I have enjoyed your papers on allele specificity and I have a question about
using AlleleSeq. I understand time is short and valuable and would very much
appreciate it. I am making the CNV files with format:
chrm snppos rd
1 52066 0.902113
1 695745 0.909802
1 742429 0.976435
for input to the AlleleSeq pipeline.
I am using the alleleSeq_cnvScript tool to convert the output from CNVnator
v0.3, into the required CNV file, and it appears to work. However, my
problem is that it is running prohibitively slowly.
My alignment BAM is from 1000 genomes Phase III low coverage WGS, and is
24GB in size.
If I process only Chromosome 1, I have a ROOT file of 156 MB. I have six
million SNPs in a SNV file of 171 MB.
The addRD program runs using only 4% of the 16GB of RAM I have available,
but will take many weeks to complete at the current rate.

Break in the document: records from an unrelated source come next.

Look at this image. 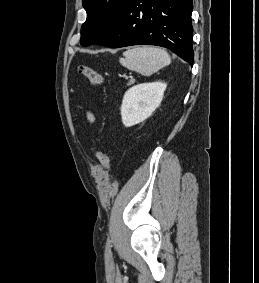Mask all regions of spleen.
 Returning a JSON list of instances; mask_svg holds the SVG:
<instances>
[{
  "instance_id": "obj_1",
  "label": "spleen",
  "mask_w": 259,
  "mask_h": 283,
  "mask_svg": "<svg viewBox=\"0 0 259 283\" xmlns=\"http://www.w3.org/2000/svg\"><path fill=\"white\" fill-rule=\"evenodd\" d=\"M119 62L126 68L150 76L171 63L169 54L161 48L134 47L123 53Z\"/></svg>"
}]
</instances>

The rate at which addRD runs slows down dramatically with time. Though I am
not proficient in c++, I examined the code to see if I could identify why it
is slowing with time. I guess it is due to the search through the ROOT file
for each window around each SNP. The search restarts from the beginning for
each SNP, and so as the SNP locations become further along the chromosome
this search takes longer. I imagine that a great deal of time could be saved
by initialising each search based on the previous search?
If this approach is not possible for me, please could you advise on whether
the following algorithm would be appropriate for input to AlleleSeq:
1) divide the BAM file into windows of with W and count the number of reads
in each window.
2) Calculate the mean Read Depth (perhaps as a function of GC content): mu
1) for each SNP in my SNV file:
Use bamtools to select the reads in the window of size W centred on
the SNP location and calculate the Read Depth
(perhaps correct RD for GC content)
Calculate the normalised read depth = RD/(2 mu L/W)
output the SNP location and normalised read depth to file.
Have you tried using the latest version of Personal Genome Constructor?
When generating the .cnv file suitable for AlleleSeq, the pipeline uses bedtools to get read depth around each hetSNP instead of CNVnator. From my experience, this doesn’t take more than a few hours on a ~100GB WGS .bam file (single thread, all chromosomes).